Québec mettra les bouchées doubles pour faire aboutir le projet de loi sur l'adoption

Des pourparlers entre le gouvernement de Philippe Couillard et les partis d'opposition à Québec ont permis de devancer l'étude du projet de loi 113 sur l'adoption, une bonne nouvelle pour les milliers de personnes adoptées en sol québécois qui désirent faire la lumière sur leurs origines.

L'Assemblée nationale se penchera pendant trois semaines en juin sur ce projet de loi, ce qui est nettement plus rapide que prévu.

« Nous nous réjouissons qu'à la suite de nos interventions des derniers jours et, bien sûr, des interventions très percutantes et touchantes des personnes adoptées, le gouvernement ait changé son fusil d'épaule », a déclaré la députée péquiste de Joliette, Véronique Hivon.

Au départ, il était prévu que le très attendu projet de loi 113 soit étudié après celui sur la neutralité religieuse (le controversé projet de loi 62) et celui touchant à l’admission aux professions et à la gouvernance du système professionnel (projet de loi 98). Les discussions ardues qui s'annonçaient sur la question de la neutralité religieuse ont fait craindre aux personnes adoptées que le projet de loi 113 ne devienne jamais une loi.

Jeudi, le leader parlementaire du gouvernement de Philippe Couillard, Jean-Marc Fournier, a annoncé que le calendrier législatif était modifié pour d'abord mener à bien l'étude du projet de loi 113.

Pour que les discussions aillent rondement, « il serait utile que tous les amendements proposés par les formations politiques sur l'adoption soient obtenus par tout le monde, dès le départ, pour se concentrer sur les difficultés, là où il doit y avoir des échanges » a recommandé Jean-Marc Fournier jeudi, lors d'un impromptu de presse dans les couloirs de l'Assemblée nationale.

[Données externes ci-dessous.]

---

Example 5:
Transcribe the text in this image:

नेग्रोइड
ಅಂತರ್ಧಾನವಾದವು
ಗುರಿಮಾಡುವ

Le but du gouvernement Couillard est désormais d'adopter le projet de loi 113 avant de clore la session parlementaire, fin juin.

Tout comme le Parti québécois (PQ), la Coalition avenir Québec (CAQ) accueille la nouvelle avec satisfaction : « Ça, ça touche des centaines voire des milliers de Québécois qui ont été adoptés dans les années 1940, 1950 et 1960, a expliqué le député de Borduas, Simon Jolin-Barrette. Je pense qu'on doit procéder d'ici la fin de la session avec l'étude du projet de loi. »

Comprendre qui on est et d'où on vient

Le projet de loi 113 prévoit une période transitoire de 18 mois qui permettra aux parents biologiques d'inscrire un refus. Passé ce délai, si aucun refus n'a été exprimé, les enfants auront accès à leur dossier. Pour le moment, les gens qui ont été adoptés n’ont accès à aucune information concernant leurs parents biologiques si ceux-ci n’ont pas donné leur accord officiel pour qu’elles soient divulguées, et ce, même si le parent est mort ou introuvable.

La quête des origines pour les personnes adoptées revêt une importance accrue considérant qu'elles n'ont aucune idée des antécédents médicaux de leur famille biologique. Au Québec, le Mouvement Retrouvailles, un organisme sans but lucratif, compte plus de 13 000 membres.

Toutefois, pour donner préséance au projet de loi 113, l'étude d'autres projets de loi sera repoussée. Et pas les moindres : ce sera le cas pour le projet de loi 128 sur l'encadrement des chiens dangereux et le 133, celui obligeant policiers et constables spéciaux à porter l’uniforme par les policiers.